Teruskan teks tentang konsep pembangunan berkelanjutan di bawah, mulai setelah kalimat terakhirnya.

### Kutipan Bacaan
========================================
Lompat ke konten
Kategori Home » Arsitektur » Konsepsi Pembangunan yang Berkelanjutan

Konsepsi Pembangunan yang Berkelanjutan

  • oleh

Konsepsi pembangunan berkelanjutan mulai populer dengan diterbitkannya laporan berjudul “Hari Depan Kita Bersama” (Our Common Future) pada tahun 1987. Dalam banyak tulisan, definisi pembangunan yang berkelanjutan yang secara umum dapat diterima adalah “Sustainable development is defined as development that meet the needs of the present without compromising the ability of future generations to meet their own needs” (World Commission on Environment and Development, 1987). Atau pembangunan yang berusaha memenuhi kebutuhan hari ini tanpa  mengurangi kemampuan generasi yang akan datang untuk memenuhi kebutuhan  mereka.
========================================
### Data Tersedia
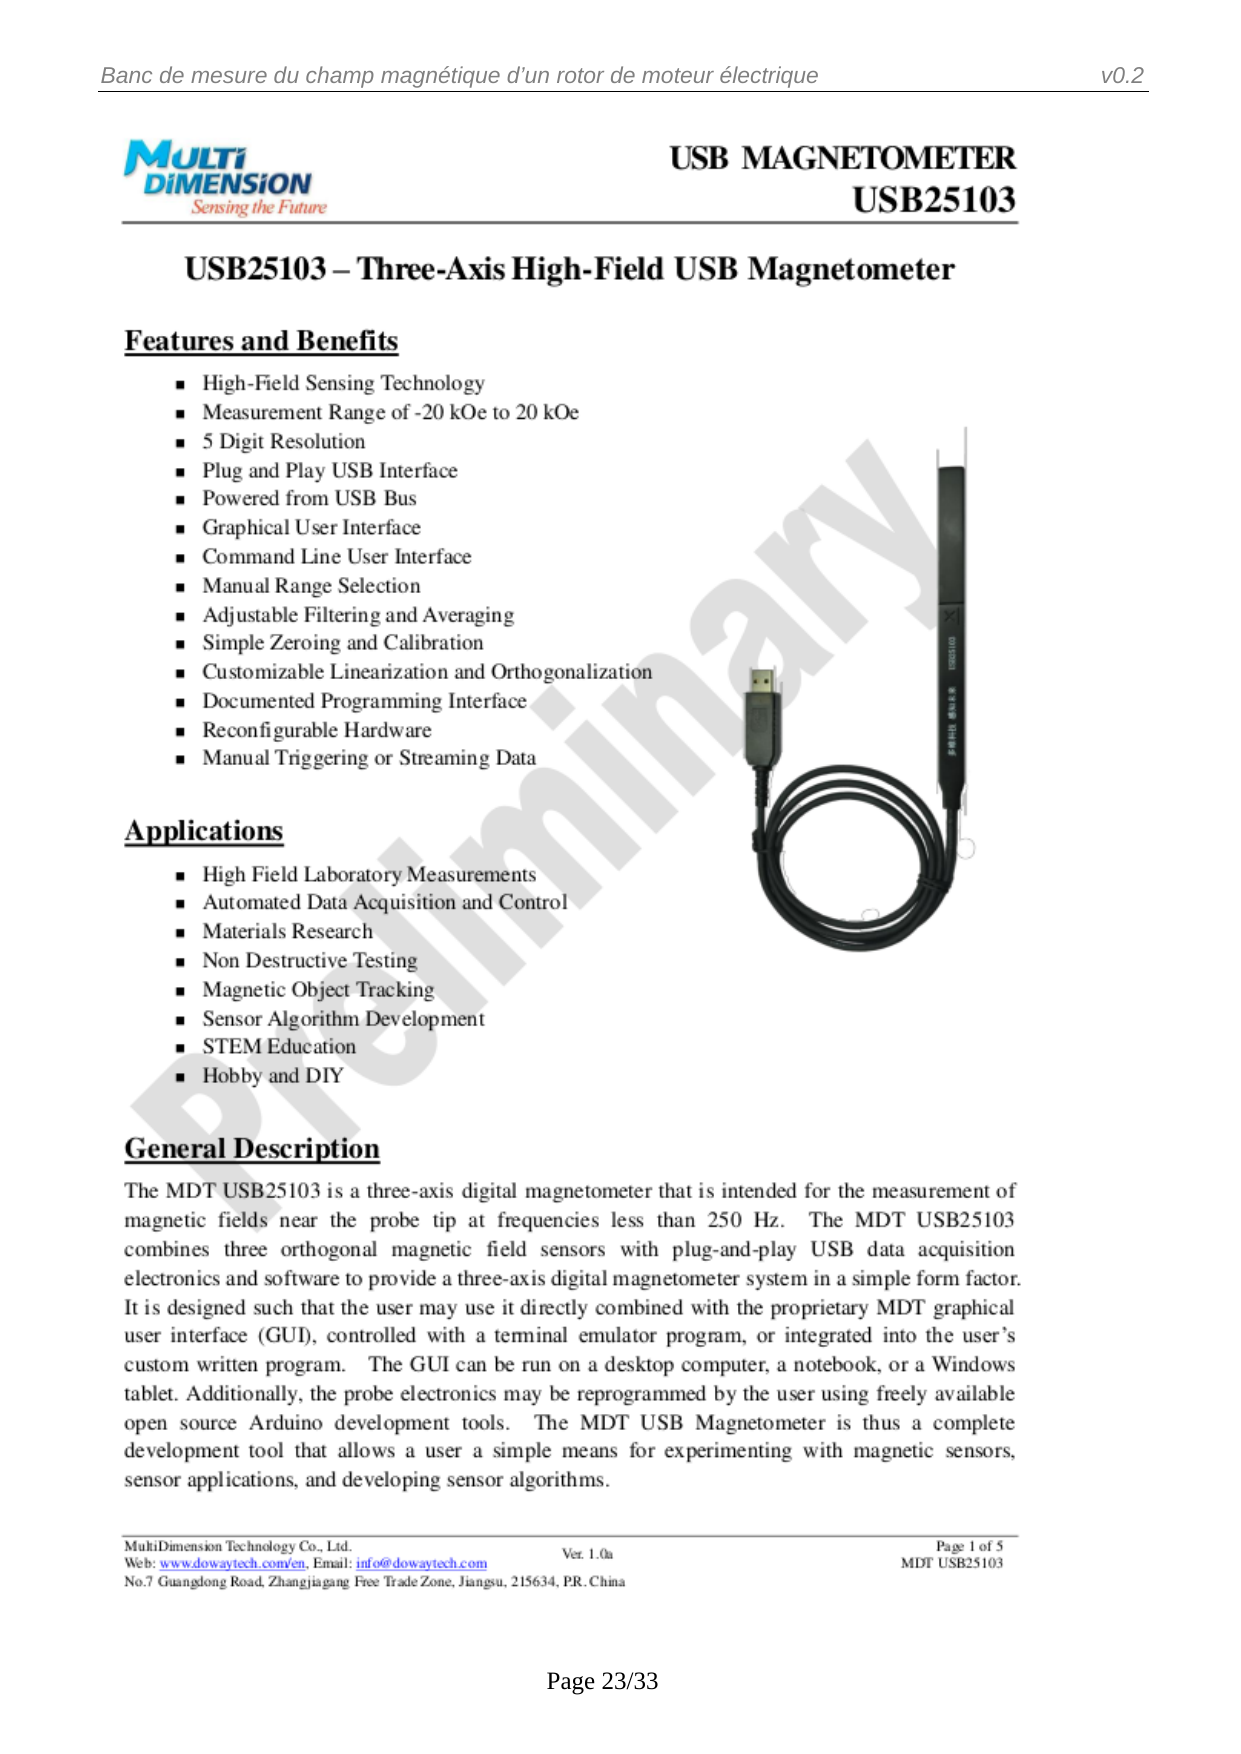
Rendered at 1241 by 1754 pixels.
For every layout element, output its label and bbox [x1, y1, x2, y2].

picture [100, 120, 1044, 1605]
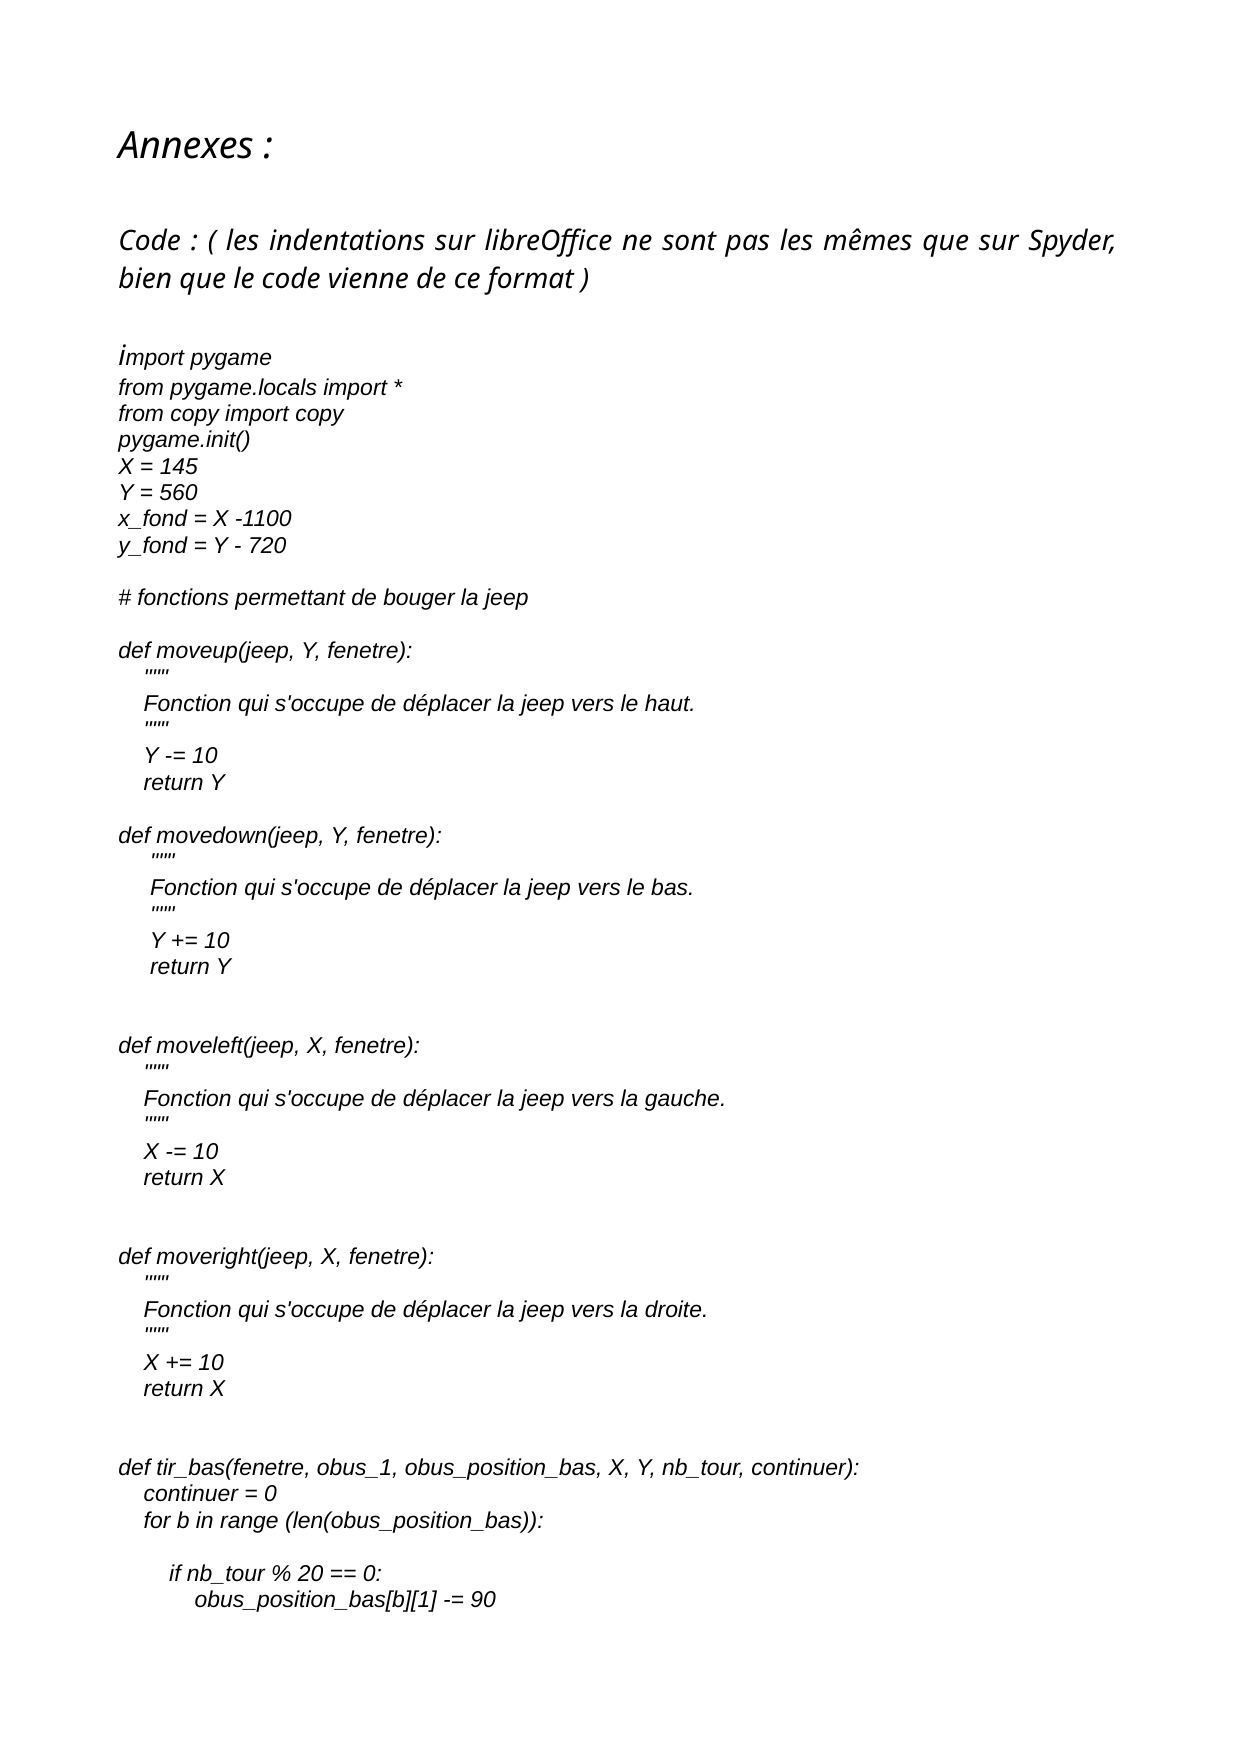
========================================
### Hasil Tugas
Definisi ini mengandung tiga gagasan, yaitu pembangunan, kebutuhan dan generasi  mendatang.  Menurut  Blowers (1993)  pembangunan  berbeda  dengan pertumbuhan.  Pertumbuhan  adalah  ekspansi  fisik  atau  kuantitatif  dari  sistem ekonomi, sedangkan pembangunan adalah konsep kualitatif yang berkaitan dengan perbaikan, kemajuan, termasuk kemajuan dimensi budaya, sosial dan ekonomi. Istilah ‘needs’ mengenalkan gagasan distribusi sumberdaya: ‘memenuhi kebutuhan dasar untuk semuanya dan memperluas kesempatan untuk mengeluarkan aspirasi bagi   kehidupan   yang   lebih   baik’ (World   Commission   on   Environment   and Development, 1987). Konsepsi ini didasarkan pada kenyataan bahwa penduduk miskin  di  dunia  tidak  mampu  untuk  mendapatkan  kebutuhan  dasar  mereka, sementara penduduk kaya dapat dengan mudah mendapatkan kebutuhan hidup sesuai dengan keinginan mereka. Sehingga biaya untuk pemakaian lingkungan menjadi amat mahal, sebab di satu sisi harus memenuhi standard kebutuhan penduduk kaya dan di sisi lain harus memenuhi kebutuhan dasar penduduk miskin. Oleh karena itu, pemenuhan kebutuhan tampaknya lalu menjadi isyu-isyu politik, moral dan etik, yang berkaitan dengan pendistribusian sumberdaya didalam dan di antara bangsa-bangsa. Pembangunan berkelanjutan merupakan gerakan kearah pemerataan sosial yang lebih besar baik untuk alasan moral maupun politik. Tidak ada perbedaan antara negara-negara utara dan selatan, dan masalah lingkungan menjadi masalah bersama penduduk bumi.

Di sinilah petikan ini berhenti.